■ **Exercise**
Transcribe the part of the passage about Marek's broadcasting career that begins with the words containing "Marek left Hockey" and ends with "Sports Management Worldwide.".
──────── Study text
Marek left Hockey Night in Canada Radio during the Summer of 2011.

Marek was a co-host on the podcast Marek vs. Wyshynski with Yahoo's Greg Wyshynski for 6 years, ending when Wyshynski moved from Yahoo to ESPN. In the 2021–22 season, Marek was replaced by Caroline Cameron as studio host of Sportsnet's Wednesday Night Hockey, but continued to serve as an inside reporter for the network. He also co-hosted the Sportsnet-produced podcast 32 Thoughts with Elliotte Friedman.

Marek is also an annual NHL Draft Hockey Career Conference speaker for the online sports-career training school Sports Management Worldwide.

In July 2024, Marek was quietly dismissed from Sportsnet, with two years remaining on his contract, because he leaked selections from the first round of the 2024 NHL entry draft one or two minutes before they were announced to his friend Mark Seidel; Marek had been presenting on the television broadcast of the draft and was privy to the selections ahead of their official announcement as a member of the crew. While no gambling was involved, Seidel posted the information on Twitter, which alerted league authorities to the potential of a possible leak before the first round had concluded; Seidel had previously correctly predicted several first round selections on Twitter moments before the picks were officially announced. Seidel was reportedly cleared of wrongdoing. Marek had been silent for several weeks after the June 28 first round of the draft, missing several scheduled radio and podcasts appearances and not posting online, before the separation was officially announced on July 26, though revealed by insiders a day earlier. The incident was investigated by the Nevada Gaming Control Board after the NHL alerted the agency to the leaks.
────────────────
──────── Entries supplied
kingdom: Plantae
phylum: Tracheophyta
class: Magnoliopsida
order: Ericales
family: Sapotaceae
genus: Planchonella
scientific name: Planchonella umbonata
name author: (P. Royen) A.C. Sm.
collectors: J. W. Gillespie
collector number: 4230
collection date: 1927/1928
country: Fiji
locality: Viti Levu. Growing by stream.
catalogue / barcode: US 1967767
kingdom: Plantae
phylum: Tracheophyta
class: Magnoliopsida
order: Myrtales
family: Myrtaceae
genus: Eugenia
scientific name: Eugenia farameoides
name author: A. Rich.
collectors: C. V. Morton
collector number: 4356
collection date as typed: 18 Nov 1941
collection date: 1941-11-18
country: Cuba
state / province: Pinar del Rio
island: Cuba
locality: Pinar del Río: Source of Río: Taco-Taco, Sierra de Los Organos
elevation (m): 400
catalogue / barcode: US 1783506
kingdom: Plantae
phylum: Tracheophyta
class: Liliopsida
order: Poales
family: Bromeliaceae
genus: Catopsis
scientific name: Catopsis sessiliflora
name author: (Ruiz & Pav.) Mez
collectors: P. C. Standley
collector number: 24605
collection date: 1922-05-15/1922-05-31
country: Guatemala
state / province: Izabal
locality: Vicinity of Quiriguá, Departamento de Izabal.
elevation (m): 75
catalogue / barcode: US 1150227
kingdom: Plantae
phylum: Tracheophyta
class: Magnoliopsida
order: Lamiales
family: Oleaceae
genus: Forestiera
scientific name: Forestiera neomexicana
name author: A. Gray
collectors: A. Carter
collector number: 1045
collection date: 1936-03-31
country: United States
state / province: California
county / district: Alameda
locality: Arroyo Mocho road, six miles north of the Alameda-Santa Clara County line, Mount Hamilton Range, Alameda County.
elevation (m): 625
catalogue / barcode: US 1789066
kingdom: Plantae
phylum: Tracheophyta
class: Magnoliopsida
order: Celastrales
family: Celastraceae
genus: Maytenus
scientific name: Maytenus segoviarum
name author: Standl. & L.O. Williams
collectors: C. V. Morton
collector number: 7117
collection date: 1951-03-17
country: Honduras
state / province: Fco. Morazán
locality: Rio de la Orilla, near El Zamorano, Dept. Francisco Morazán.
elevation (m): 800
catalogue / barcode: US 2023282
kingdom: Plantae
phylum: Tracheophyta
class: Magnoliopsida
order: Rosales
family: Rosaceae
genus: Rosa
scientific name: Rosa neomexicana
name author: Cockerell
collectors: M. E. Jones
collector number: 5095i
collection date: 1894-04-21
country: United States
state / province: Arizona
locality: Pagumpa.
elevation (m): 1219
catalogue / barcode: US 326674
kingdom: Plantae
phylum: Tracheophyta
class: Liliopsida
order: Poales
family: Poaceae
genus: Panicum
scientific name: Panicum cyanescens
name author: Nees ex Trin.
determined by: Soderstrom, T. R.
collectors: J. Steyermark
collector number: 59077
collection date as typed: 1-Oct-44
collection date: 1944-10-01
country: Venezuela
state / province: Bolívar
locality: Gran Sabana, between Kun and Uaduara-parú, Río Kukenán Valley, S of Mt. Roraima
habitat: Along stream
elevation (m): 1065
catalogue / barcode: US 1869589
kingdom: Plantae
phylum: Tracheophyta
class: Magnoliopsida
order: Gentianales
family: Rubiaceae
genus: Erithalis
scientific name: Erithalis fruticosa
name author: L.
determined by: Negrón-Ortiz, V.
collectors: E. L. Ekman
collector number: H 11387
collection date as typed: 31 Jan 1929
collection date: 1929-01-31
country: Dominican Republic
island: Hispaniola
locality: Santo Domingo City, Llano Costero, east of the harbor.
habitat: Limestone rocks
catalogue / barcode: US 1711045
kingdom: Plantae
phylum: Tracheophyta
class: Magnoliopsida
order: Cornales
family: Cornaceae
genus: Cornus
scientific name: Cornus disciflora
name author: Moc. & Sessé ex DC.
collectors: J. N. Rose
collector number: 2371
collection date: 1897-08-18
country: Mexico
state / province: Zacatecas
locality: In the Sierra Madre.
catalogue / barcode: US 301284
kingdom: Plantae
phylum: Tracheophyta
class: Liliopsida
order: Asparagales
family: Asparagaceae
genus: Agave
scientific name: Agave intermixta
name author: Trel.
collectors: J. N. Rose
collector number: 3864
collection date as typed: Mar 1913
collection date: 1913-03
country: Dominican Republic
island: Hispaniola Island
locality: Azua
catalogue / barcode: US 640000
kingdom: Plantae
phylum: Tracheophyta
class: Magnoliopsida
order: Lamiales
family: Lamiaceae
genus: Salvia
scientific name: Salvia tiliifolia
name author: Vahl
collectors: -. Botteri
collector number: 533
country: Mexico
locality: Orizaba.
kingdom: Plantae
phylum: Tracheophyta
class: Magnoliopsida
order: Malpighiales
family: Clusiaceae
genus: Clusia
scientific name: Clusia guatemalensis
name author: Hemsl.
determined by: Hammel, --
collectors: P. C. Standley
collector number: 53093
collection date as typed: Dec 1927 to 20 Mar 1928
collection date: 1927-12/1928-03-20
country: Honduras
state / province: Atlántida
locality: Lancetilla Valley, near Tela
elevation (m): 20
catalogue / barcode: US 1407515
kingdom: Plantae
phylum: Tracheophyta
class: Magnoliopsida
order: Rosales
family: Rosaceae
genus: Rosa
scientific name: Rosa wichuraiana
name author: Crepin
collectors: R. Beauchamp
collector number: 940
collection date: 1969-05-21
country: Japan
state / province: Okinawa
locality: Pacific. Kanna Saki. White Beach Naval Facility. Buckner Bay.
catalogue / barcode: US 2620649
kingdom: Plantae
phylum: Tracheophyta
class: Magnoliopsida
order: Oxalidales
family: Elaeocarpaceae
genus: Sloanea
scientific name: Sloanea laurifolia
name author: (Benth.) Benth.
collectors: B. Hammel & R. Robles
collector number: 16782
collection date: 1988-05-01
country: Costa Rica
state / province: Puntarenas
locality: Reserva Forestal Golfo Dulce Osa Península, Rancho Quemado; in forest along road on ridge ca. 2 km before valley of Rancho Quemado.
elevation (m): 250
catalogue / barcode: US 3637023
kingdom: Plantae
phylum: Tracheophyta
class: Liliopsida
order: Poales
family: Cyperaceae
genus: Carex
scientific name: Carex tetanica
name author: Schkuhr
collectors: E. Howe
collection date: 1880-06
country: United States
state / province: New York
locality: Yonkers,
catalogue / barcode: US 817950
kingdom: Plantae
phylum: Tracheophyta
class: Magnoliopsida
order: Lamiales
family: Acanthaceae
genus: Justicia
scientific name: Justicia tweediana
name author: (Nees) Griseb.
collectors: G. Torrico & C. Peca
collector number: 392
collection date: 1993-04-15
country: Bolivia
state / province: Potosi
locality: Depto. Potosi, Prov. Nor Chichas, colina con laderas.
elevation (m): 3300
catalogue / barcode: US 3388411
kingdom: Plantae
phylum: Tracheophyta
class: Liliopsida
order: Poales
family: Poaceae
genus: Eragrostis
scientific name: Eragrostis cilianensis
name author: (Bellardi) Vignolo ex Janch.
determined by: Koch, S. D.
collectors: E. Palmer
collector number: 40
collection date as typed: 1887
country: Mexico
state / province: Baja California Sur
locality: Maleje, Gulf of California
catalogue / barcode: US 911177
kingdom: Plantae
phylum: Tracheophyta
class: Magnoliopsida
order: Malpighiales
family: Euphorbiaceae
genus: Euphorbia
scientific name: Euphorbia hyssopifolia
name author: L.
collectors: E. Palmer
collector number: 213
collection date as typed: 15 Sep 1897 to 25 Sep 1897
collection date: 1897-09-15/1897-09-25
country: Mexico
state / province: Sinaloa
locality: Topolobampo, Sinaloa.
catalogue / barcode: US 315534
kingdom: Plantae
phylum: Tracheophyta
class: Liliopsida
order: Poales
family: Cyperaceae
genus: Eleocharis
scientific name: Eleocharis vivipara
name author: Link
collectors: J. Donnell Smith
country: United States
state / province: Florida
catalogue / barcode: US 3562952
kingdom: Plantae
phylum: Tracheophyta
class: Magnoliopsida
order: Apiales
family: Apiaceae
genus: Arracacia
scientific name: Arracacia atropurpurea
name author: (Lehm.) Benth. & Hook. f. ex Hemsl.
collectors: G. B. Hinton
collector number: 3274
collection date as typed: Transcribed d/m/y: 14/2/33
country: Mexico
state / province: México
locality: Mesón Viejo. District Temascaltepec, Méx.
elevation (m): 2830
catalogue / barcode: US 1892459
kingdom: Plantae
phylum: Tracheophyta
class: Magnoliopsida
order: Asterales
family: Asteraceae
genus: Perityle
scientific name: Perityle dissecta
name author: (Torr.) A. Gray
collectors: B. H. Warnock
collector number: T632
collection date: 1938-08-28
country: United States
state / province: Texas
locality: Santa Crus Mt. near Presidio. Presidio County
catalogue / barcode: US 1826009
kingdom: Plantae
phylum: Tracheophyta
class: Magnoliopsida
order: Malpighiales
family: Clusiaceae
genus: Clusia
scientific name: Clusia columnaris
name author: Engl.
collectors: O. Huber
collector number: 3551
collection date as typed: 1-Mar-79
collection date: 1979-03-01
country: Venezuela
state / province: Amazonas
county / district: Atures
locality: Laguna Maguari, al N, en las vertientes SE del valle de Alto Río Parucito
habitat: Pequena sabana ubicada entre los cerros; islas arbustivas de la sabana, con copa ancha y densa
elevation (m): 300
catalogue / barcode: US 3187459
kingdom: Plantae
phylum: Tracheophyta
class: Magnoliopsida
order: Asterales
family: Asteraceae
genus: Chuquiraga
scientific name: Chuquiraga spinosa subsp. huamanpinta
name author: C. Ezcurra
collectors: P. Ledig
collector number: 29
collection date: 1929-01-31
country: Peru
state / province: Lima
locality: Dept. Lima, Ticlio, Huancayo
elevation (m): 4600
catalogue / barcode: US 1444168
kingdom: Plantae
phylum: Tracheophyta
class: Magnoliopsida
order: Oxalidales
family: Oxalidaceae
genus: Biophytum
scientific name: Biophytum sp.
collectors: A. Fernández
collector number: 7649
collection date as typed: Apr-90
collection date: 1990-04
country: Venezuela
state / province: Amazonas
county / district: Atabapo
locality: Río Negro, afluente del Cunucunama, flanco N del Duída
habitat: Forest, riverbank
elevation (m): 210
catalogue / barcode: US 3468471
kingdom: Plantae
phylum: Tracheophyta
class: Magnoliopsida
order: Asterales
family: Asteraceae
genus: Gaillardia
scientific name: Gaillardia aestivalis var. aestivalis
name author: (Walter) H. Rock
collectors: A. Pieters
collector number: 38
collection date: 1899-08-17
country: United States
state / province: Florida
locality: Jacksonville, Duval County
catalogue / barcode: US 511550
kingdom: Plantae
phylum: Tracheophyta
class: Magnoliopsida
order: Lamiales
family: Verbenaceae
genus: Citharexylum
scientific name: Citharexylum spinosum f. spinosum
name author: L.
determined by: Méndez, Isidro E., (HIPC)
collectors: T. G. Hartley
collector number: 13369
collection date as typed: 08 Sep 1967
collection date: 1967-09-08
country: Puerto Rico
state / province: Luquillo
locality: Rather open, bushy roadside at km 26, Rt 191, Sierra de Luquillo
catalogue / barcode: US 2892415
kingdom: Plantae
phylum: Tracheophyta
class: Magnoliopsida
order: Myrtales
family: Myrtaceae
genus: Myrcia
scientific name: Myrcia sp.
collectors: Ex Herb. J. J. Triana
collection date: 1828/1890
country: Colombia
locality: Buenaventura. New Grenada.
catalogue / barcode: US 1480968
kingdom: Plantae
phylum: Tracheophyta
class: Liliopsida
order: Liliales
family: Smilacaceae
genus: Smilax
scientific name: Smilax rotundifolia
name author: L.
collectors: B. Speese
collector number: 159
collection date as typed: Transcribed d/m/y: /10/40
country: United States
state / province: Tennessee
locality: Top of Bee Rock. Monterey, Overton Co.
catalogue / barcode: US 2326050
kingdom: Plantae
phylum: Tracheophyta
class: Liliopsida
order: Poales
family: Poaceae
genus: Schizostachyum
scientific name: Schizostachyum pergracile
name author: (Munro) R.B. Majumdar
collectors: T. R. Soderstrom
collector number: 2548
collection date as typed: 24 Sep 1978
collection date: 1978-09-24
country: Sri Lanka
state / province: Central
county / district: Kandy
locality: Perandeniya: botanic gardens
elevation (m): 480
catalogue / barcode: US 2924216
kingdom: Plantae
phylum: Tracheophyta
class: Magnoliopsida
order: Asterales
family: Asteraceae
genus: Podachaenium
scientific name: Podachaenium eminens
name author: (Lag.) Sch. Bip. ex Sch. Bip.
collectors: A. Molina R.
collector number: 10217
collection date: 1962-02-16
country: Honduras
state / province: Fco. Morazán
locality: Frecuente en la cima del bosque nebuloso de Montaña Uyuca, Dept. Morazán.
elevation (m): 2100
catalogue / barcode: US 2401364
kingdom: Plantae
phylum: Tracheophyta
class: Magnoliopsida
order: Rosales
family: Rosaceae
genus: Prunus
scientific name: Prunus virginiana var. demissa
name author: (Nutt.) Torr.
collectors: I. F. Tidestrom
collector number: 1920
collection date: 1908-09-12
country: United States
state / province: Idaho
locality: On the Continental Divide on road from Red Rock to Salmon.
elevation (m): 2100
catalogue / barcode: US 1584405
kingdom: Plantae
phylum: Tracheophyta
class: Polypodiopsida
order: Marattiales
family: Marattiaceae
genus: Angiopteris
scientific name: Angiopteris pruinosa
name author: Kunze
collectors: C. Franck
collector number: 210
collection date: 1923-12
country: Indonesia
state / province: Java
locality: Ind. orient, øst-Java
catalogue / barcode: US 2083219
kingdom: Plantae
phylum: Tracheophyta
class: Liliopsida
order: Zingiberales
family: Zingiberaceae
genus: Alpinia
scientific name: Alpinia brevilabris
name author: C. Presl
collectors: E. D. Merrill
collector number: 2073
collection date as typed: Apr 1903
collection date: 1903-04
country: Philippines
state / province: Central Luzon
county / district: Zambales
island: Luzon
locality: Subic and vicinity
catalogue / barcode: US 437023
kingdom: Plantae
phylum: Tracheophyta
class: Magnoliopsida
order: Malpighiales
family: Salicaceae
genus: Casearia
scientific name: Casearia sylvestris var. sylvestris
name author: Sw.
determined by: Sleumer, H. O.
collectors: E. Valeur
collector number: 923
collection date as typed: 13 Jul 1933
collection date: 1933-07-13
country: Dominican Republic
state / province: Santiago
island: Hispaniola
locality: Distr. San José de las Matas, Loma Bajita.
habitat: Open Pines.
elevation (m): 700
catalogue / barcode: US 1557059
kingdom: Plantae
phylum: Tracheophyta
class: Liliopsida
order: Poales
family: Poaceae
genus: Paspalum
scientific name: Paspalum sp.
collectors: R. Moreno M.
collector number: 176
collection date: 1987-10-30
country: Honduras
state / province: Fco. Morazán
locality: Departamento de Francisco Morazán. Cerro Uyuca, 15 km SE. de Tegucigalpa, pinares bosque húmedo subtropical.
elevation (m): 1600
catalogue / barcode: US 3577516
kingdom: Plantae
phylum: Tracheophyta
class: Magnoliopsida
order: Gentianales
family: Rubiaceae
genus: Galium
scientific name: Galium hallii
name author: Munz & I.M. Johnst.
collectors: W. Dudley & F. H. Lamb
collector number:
────────────────
■ **Solution**
Marek left Hockey Night in Canada Radio during the Summer of 2011.

Marek was a co-host on the podcast Marek vs. Wyshynski with Yahoo's Greg Wyshynski for 6 years, ending when Wyshynski moved from Yahoo to ESPN. In the 2021–22 season, Marek was replaced by Caroline Cameron as studio host of Sportsnet's Wednesday Night Hockey, but continued to serve as an inside reporter for the network. He also co-hosted the Sportsnet-produced podcast 32 Thoughts with Elliotte Friedman.

Marek is also an annual NHL Draft Hockey Career Conference speaker for the online sports-career training school Sports Management Worldwide.